Just over a year ago, he sounded quite emphatic on the issue of the Middle East conflict — the issue on which Clinton now hints that progress may have to wait a generation.
Israelis must acknowledge that just as Israel’s right to exist cannot be denied, neither can Palestine’s. The United States does not accept the legitimacy of continued Israeli settlements. This construction violates previous agreements and undermines efforts to achieve peace. It is time for these settlements to stop.
I say sounded emphatic, but here’s the clue revealing Obama’s own lack of commitment: he leaves himself out. He is the observer rather than the agent. He doesn’t make demands.
What’s the use of an American president who can see the promised land but has no idea how to get there?
Less than two years after making Middle East peace central to his foreign policy agenda, Obama’s efforts have come to nothing.
The Washington Post reports:
In perhaps the shortest round of peace negotiations in the history of their conflict, talks between the Israelis and Palestinians have ground to a halt and show little sign of resuming.
Israeli Prime Minister Binyamin Netanyahu and Palestinian Authority President Mahmoud Abbas haven’t met since Secretary of State Hillary Rodham Clinton brought the two together on Sept. 15 in Jerusalem, two weeks after President Obama launched the resumption of negotiations on Palestinian statehood in Washington with much fanfare, including the presence of Egyptian President Hosni Mubarak and King Abdullah II of Jordan.
Now, the nearly six-week pause threatens to become permanent.
Pressure to restart the talks eased after the Arab League said it would wait a month – until Nov. 8 – before ending Abbas’s mandate for negotiations, thus pushing the issue beyond the U.S. midterm elections. But if Republicans score big gains, some Israelis argue, that could limit Obama’s ability to pressure Israel to make concessions.
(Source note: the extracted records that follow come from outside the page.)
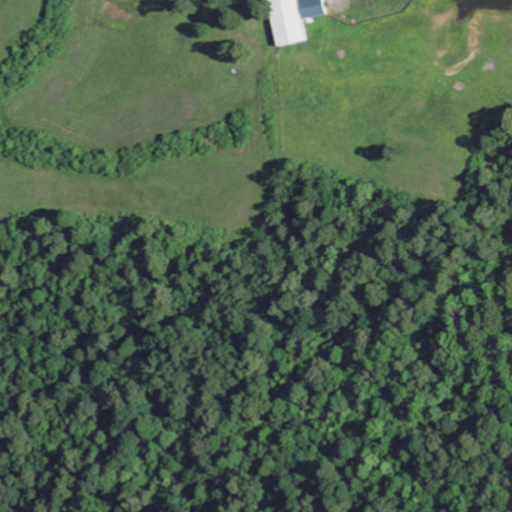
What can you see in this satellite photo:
building: (313, 9)
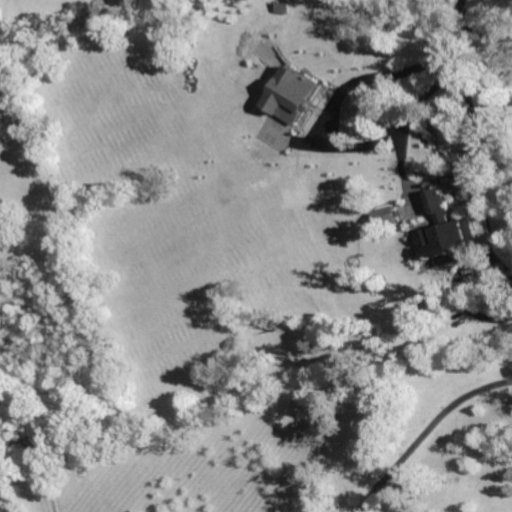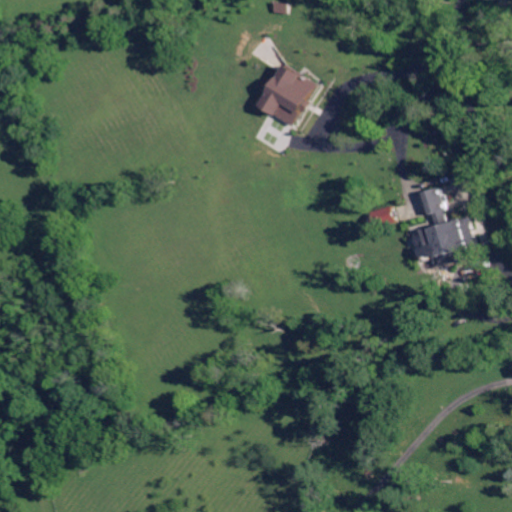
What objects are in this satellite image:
road: (468, 84)
building: (294, 94)
road: (330, 131)
building: (388, 215)
building: (389, 216)
building: (456, 230)
road: (458, 286)
road: (426, 432)
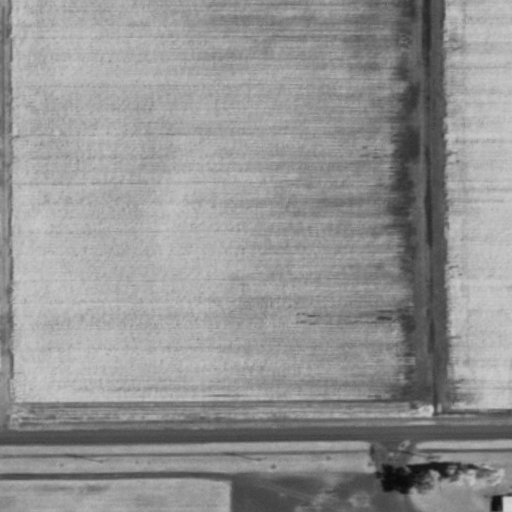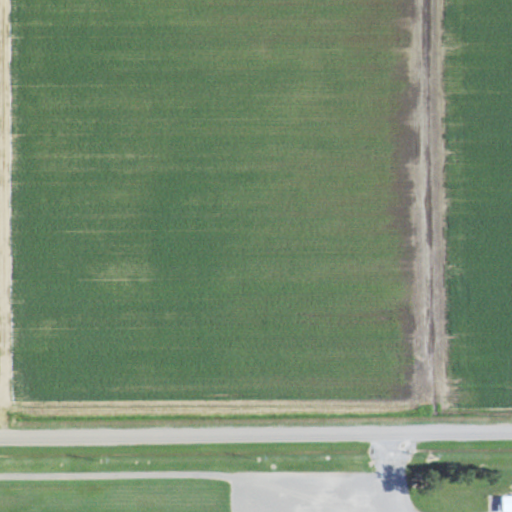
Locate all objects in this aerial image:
road: (256, 430)
road: (390, 474)
building: (505, 504)
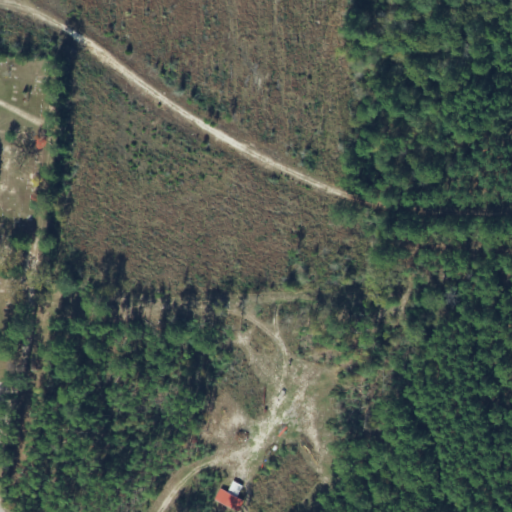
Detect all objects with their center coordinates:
road: (256, 102)
park: (23, 188)
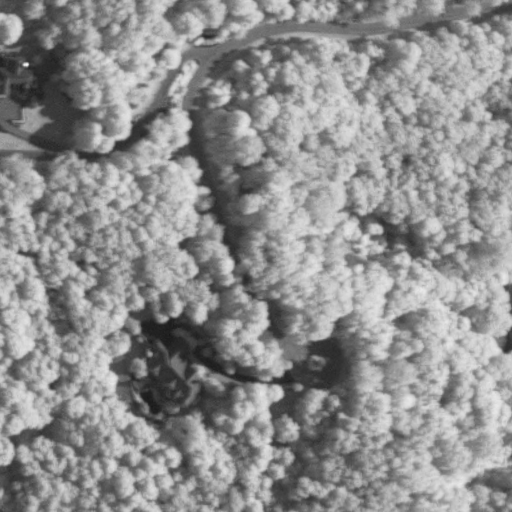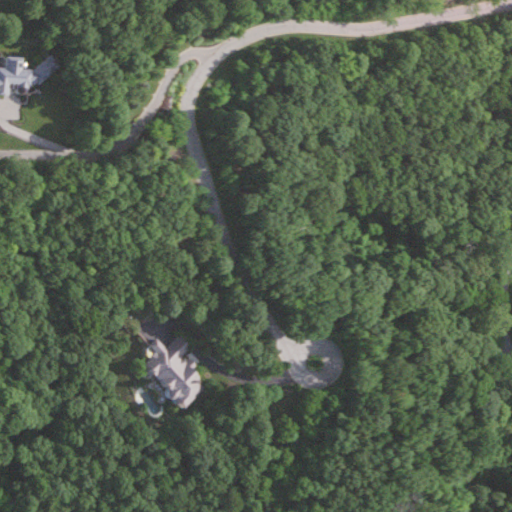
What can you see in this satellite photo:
building: (20, 75)
road: (201, 76)
road: (127, 132)
road: (500, 307)
building: (174, 370)
road: (255, 380)
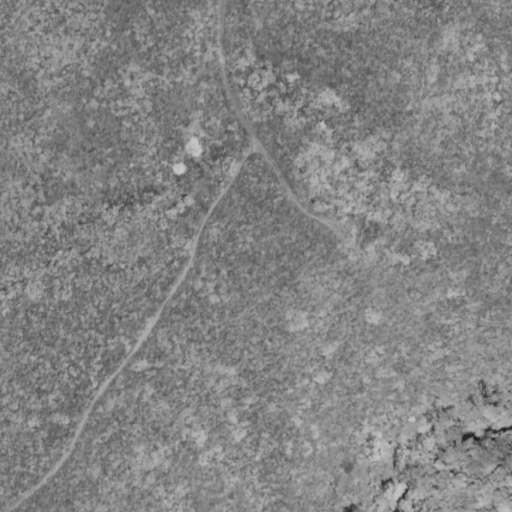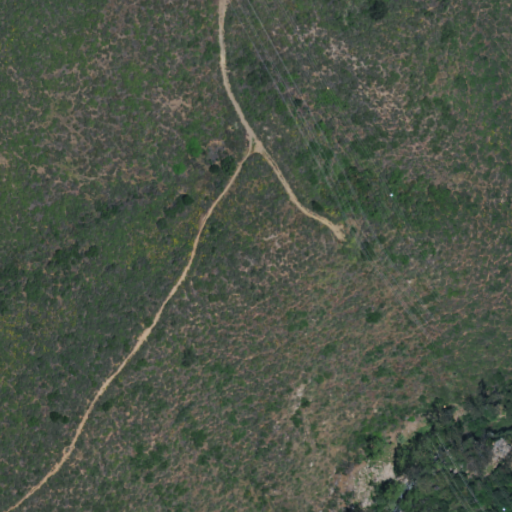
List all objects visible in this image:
road: (256, 137)
power tower: (341, 224)
road: (144, 333)
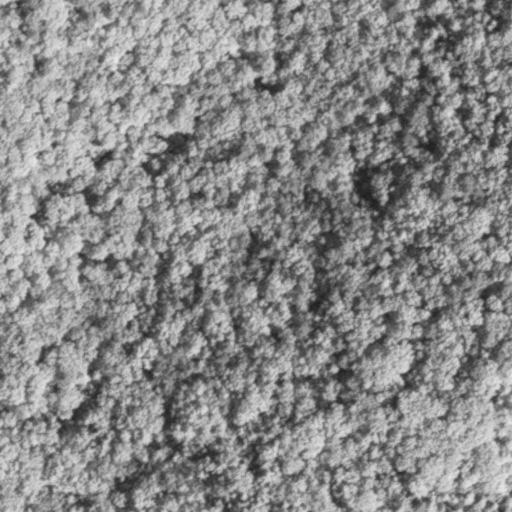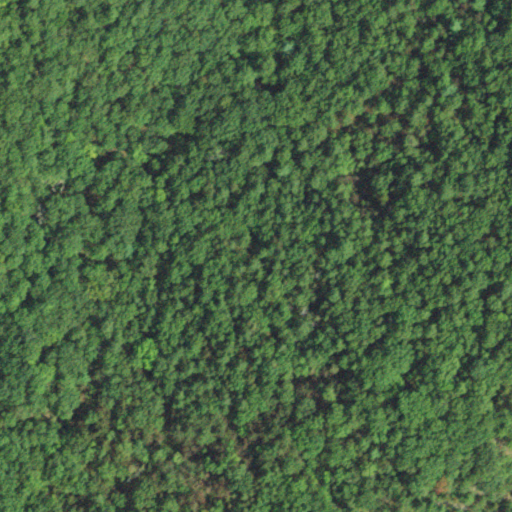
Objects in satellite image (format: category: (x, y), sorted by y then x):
road: (8, 3)
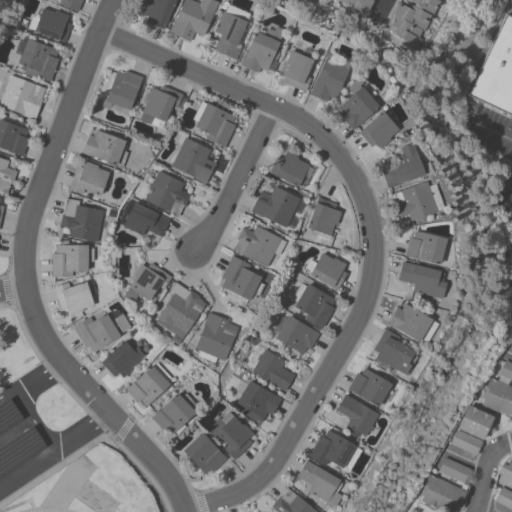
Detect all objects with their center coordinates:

U.S. peace envoy George J. Mitchell is supposed to return to the region, but no date has been set.
In a speech Wednesday to Palestinian peace activists, Clinton acknowledged that “I cannot stand here tonight and tell you there is some magic formula that I have discovered that will break through the current impasse.”
While the administration has set a goal of achieving an agreement less than 11 months from now, Clinton at one point suggested a much longer time frame: “The future holds the possibility of progress, if not in our lifetimes, then certainly in our children’s.”